According to the analysis provided in Section 4.3, organisations enforce their cybersecurity policy compliance using the following:
Phishing exercises: The analysis revealed that periodically, phishing exercises, such as simulated phishing emails, were initiated. The main purpose of this approach is to evaluate the readiness of internal end-users or staff to see if they are well equipped and capable of identifying and avoiding falling into some types of cyber threats. Furthermore, phishing exercise reports could indicate where improvement is needed in the current proposed solutions.
Policy development process: The analysis showed that the cybersecurity policy development process should follow a collaborative and inclusive approach, with participation of organisation stakeholders. Potential policies should be drafted first, reviewed, and then submitted for approval.

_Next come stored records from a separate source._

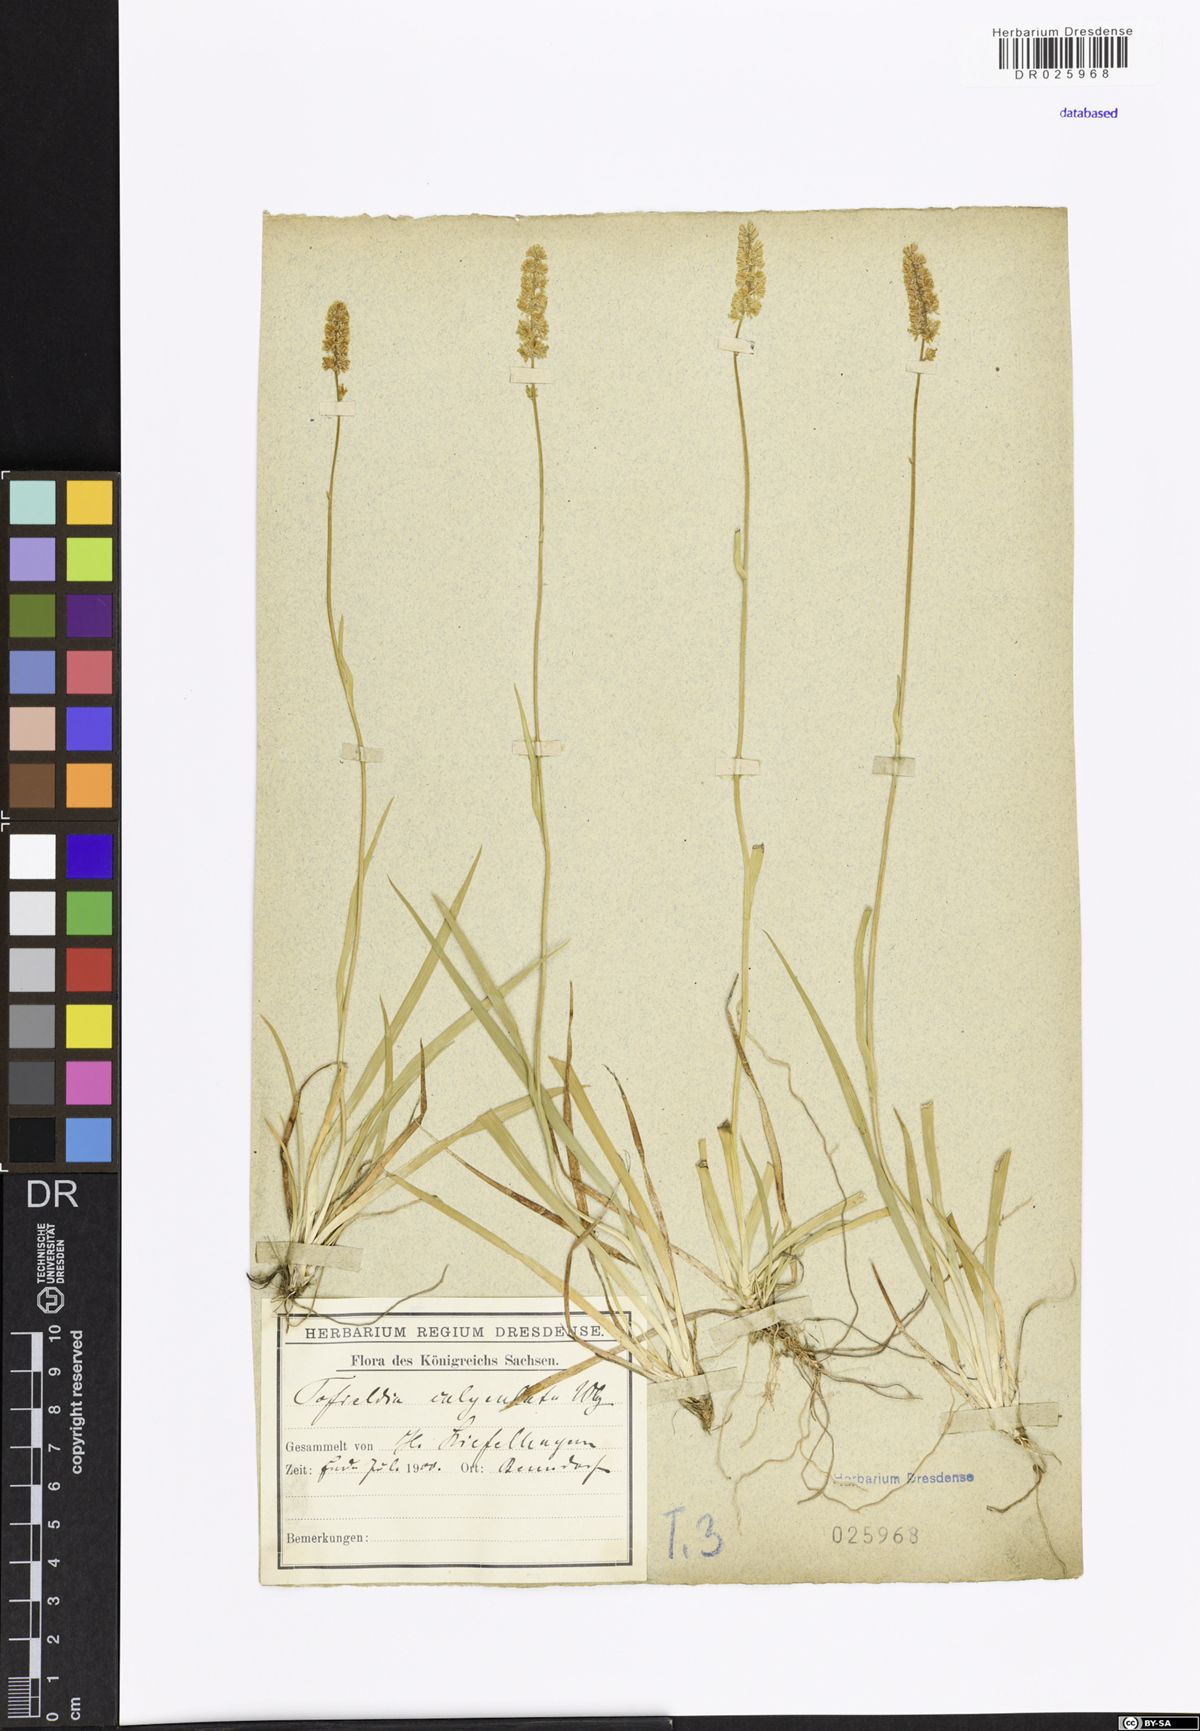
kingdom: Plantae
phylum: Tracheophyta
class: Liliopsida
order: Alismatales
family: Tofieldiaceae
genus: Tofieldia
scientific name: Tofieldia calyculata
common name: German-asphodel
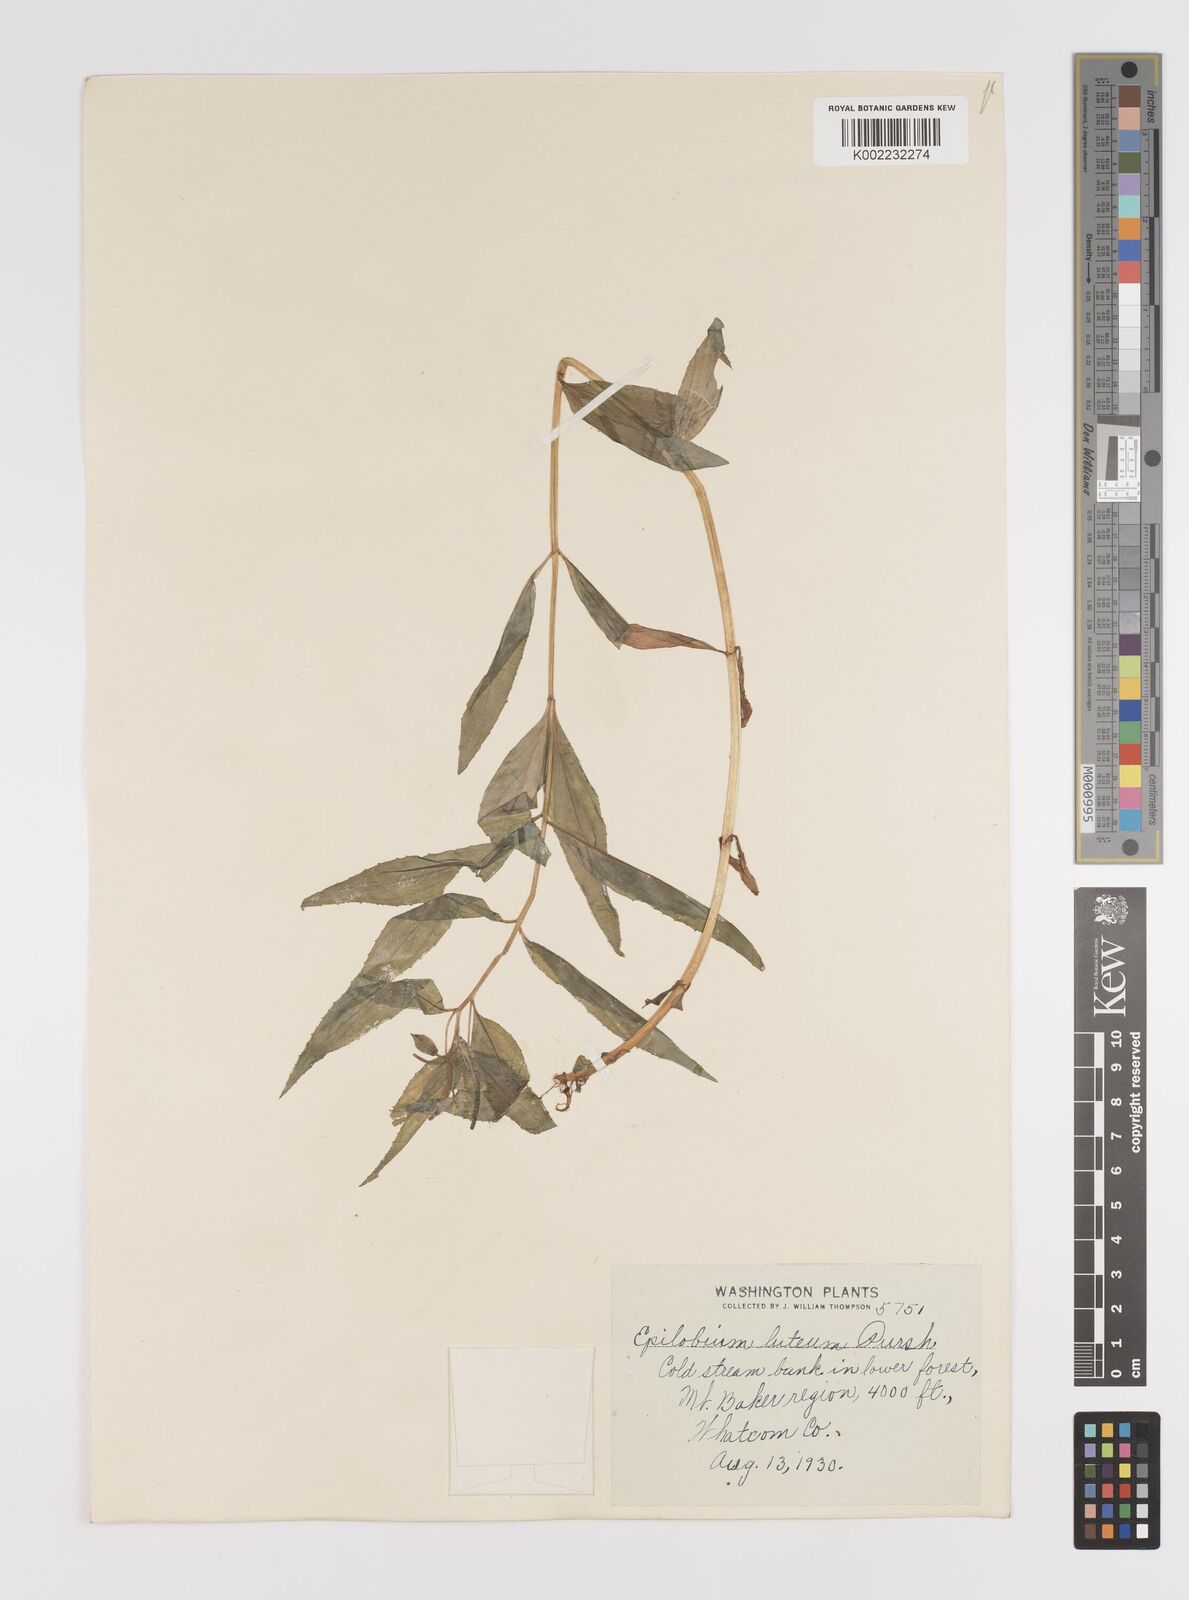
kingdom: Plantae
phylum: Tracheophyta
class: Magnoliopsida
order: Myrtales
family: Onagraceae
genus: Epilobium
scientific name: Epilobium luteum
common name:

5.3. Contribution of the Research
Theoretical contributions: The study contributes to the academic literature, especially the fact that very little has been done in the area of cybersecurity studies through the ANT concept, especially using the four moments of translation. ANT is employed to explore the actors and networks involved in cybersecurity activities within organisations. It helps in understanding the roles of human and non-human entities in cybersecurity, such as IT personnel, business managers, end-users, clients, partners, cybersecurity policies, phishing exercises, computer systems, networks, and security awareness programmes.
Practical contributions: This study is important, as we hope the result will continuously assist organisations with their cybersecurity policy challenges and the persistently growing number of cyberattacks and incidents. The findings could help us better understand these challenges and develop more contextualised cybersecurity policies to fit organisational environments.
5.4. Limitations of the Study
Due to the sensitivity of the topic, some organisations were reluctant to participate in the study. Thus, this study was limited in terms of participants. The researcher emphasises the concept of caution transferability of findings. The researchers suggest that the results of this study should be applicable to organisations with similar settings.
5.5. Recommendations for Further Research
The analysis presented in this study reveals that one of the challenges faced by organisations is enforcement limitations. This means that some organisations do not have the capacity or fail to develop cybersecurity policies that are suitable for their environment. Based on this, it would be interesting to select two different sectors and then conduct a comparative analysis.